> **Required action**: Search the data for "cookies". Each line containing it is to be copied.

> **The input**:
:::
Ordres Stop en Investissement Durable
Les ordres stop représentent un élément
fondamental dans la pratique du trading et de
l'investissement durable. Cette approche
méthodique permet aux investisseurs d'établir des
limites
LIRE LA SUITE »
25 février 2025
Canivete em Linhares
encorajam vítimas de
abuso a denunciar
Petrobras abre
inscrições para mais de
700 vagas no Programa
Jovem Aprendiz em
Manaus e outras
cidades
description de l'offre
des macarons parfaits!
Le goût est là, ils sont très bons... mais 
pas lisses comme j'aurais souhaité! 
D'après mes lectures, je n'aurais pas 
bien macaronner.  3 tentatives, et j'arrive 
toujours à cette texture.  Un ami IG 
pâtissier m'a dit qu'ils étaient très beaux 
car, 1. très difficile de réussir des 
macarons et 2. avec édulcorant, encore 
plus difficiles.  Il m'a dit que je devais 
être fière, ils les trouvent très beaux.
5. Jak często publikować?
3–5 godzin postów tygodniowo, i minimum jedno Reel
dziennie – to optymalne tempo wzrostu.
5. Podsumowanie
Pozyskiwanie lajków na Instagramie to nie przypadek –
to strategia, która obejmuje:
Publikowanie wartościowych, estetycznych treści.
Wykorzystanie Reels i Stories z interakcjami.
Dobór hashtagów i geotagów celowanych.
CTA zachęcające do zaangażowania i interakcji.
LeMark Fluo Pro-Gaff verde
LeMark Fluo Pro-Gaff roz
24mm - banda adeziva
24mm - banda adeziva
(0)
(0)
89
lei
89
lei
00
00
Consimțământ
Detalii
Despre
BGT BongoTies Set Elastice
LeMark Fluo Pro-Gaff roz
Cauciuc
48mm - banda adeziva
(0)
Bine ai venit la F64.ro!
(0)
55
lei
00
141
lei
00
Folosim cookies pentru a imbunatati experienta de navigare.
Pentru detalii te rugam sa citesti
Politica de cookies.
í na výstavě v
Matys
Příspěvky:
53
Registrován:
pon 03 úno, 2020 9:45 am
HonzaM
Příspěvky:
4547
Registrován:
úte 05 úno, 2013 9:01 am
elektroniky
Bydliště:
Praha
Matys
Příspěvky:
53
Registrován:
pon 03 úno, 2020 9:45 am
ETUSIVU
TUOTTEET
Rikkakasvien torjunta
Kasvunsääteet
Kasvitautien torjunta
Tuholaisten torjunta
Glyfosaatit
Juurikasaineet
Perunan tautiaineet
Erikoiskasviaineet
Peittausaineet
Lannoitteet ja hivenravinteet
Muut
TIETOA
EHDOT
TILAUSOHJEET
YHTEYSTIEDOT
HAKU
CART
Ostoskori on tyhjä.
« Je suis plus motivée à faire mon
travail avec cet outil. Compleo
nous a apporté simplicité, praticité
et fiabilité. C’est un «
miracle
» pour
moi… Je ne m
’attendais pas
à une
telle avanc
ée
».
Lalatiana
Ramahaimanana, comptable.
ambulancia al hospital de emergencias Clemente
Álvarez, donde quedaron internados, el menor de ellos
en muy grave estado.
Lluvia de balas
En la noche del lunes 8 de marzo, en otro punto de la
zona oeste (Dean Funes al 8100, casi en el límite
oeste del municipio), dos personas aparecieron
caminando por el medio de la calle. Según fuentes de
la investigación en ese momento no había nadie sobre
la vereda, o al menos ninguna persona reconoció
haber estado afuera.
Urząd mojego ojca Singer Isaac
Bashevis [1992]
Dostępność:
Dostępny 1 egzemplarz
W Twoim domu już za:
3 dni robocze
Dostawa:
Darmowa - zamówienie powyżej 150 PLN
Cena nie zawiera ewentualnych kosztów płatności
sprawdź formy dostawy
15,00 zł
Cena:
:::
> **Task response**:
Folosim cookies pentru a imbunatati experienta de navigare.
Politica de cookies.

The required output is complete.